═════ AVAILABLE DATA ═════

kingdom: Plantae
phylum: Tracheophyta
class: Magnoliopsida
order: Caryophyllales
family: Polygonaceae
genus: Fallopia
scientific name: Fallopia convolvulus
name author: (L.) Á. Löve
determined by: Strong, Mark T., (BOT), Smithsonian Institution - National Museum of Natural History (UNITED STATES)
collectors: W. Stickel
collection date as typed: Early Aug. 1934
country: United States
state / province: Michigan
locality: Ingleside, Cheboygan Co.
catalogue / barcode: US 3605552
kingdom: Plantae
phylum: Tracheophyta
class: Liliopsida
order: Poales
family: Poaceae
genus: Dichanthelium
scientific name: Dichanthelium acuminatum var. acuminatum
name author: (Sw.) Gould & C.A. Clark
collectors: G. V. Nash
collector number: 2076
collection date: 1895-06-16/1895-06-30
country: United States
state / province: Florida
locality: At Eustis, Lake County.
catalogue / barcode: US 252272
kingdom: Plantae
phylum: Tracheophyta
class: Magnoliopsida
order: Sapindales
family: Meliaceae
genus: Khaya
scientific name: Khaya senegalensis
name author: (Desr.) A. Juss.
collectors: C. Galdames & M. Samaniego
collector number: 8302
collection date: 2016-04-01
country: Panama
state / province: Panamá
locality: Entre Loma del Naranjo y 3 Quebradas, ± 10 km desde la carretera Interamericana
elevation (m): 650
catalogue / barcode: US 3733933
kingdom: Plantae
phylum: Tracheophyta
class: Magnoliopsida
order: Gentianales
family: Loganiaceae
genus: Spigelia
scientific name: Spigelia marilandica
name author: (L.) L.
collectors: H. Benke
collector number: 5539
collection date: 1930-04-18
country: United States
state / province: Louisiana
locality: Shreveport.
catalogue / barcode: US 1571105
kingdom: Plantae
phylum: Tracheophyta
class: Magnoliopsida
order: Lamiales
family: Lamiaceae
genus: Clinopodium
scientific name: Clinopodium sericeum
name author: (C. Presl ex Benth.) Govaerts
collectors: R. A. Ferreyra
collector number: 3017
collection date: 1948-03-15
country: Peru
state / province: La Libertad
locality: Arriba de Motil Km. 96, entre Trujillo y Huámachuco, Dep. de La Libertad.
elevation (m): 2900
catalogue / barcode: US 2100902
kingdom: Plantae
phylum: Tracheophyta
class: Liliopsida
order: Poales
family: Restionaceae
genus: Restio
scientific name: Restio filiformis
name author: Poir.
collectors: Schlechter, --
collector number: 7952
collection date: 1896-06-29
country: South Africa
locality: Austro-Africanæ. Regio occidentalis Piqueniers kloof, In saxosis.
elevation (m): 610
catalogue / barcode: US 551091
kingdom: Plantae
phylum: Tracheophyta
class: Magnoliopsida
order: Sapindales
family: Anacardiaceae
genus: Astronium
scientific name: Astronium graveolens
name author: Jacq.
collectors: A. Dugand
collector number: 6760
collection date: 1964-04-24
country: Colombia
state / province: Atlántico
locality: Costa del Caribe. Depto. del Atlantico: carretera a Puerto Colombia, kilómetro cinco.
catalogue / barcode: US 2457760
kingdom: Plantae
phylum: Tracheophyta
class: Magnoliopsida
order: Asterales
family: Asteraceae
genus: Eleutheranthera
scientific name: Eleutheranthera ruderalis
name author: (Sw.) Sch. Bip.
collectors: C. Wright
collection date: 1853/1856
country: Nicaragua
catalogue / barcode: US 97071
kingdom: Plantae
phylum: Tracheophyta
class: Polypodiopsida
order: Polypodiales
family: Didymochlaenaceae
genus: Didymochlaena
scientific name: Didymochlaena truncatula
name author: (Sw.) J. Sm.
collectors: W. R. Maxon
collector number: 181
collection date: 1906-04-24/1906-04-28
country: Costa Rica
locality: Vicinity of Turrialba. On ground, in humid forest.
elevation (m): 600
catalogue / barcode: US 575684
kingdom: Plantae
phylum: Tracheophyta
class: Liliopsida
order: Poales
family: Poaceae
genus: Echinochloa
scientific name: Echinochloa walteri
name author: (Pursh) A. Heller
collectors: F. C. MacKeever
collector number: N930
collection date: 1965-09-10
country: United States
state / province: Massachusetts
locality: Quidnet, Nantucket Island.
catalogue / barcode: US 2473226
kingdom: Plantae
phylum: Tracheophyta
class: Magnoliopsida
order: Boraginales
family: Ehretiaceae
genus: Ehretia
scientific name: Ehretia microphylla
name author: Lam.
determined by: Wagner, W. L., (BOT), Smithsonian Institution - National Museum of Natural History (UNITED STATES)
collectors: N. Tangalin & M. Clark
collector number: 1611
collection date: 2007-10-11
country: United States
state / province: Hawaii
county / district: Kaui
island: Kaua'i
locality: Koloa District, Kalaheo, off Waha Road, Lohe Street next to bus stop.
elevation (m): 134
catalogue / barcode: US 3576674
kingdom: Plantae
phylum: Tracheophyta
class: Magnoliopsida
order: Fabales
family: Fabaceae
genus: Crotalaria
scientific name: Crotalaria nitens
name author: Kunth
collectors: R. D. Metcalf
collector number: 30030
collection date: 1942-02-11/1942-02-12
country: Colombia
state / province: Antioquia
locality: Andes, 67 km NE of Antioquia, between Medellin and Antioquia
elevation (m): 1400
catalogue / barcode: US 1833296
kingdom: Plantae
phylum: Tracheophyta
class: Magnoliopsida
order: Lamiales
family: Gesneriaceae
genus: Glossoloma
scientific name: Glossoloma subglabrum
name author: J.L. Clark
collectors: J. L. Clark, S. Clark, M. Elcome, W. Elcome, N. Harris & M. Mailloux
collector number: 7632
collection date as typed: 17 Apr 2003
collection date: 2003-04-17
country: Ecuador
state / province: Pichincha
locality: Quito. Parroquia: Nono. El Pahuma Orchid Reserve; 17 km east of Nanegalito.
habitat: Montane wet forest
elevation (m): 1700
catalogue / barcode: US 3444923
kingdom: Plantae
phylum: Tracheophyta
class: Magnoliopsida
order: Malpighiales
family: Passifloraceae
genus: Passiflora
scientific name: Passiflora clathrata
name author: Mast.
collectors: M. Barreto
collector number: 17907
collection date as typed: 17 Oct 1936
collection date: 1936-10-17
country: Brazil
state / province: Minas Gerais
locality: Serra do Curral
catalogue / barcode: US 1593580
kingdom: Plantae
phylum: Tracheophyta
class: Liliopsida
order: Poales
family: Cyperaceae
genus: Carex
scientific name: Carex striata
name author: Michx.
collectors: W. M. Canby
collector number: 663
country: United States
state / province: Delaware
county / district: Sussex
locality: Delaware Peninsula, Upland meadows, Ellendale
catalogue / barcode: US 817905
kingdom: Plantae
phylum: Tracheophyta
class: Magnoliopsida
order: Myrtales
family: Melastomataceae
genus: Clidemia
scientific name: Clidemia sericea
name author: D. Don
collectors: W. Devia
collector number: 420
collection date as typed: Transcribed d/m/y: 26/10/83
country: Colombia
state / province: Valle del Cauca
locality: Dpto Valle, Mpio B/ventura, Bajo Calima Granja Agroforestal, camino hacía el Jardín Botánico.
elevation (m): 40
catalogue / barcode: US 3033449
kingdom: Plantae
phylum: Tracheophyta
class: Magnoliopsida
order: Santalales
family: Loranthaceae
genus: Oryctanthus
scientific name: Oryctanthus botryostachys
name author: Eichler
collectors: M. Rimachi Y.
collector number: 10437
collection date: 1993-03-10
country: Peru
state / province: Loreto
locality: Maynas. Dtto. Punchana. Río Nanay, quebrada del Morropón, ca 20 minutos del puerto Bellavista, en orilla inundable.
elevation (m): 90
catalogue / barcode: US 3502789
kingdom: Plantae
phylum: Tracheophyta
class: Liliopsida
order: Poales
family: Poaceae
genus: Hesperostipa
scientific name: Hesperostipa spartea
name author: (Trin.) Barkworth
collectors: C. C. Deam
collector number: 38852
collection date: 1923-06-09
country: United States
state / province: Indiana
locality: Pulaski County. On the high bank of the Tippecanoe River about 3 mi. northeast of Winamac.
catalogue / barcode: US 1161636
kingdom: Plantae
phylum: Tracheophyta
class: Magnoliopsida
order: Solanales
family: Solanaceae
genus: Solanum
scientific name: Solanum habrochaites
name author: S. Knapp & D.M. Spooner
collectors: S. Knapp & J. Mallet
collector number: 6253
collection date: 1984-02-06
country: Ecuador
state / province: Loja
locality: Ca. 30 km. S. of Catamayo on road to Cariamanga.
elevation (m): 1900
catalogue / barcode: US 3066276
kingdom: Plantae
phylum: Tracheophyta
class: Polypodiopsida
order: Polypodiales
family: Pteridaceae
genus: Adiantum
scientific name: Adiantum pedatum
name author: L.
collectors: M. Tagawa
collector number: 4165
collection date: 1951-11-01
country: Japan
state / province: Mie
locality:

═════

- [THE PROBLEM]:
Write out the lines starting at the one containing "name author: Eichler" and ending at the one containing "state / province: Indiana", changing "collectors" to "collected by" throughout and leaving everything else unchanged.

- [ANSWER FOR THIS EXERCISE]:
name author: Eichler
collected by: M. Rimachi Y.
collector number: 10437
collection date: 1993-03-10
country: Peru
state / province: Loreto
locality: Maynas. Dtto. Punchana. Río Nanay, quebrada del Morropón, ca 20 minutos del puerto Bellavista, en orilla inundable.
elevation (m): 90
catalogue / barcode: US 3502789
kingdom: Plantae
phylum: Tracheophyta
class: Liliopsida
order: Poales
family: Poaceae
genus: Hesperostipa
scientific name: Hesperostipa spartea
name author: (Trin.) Barkworth
collected by: C. C. Deam
collector number: 38852
collection date: 1923-06-09
country: United States
state / province: Indiana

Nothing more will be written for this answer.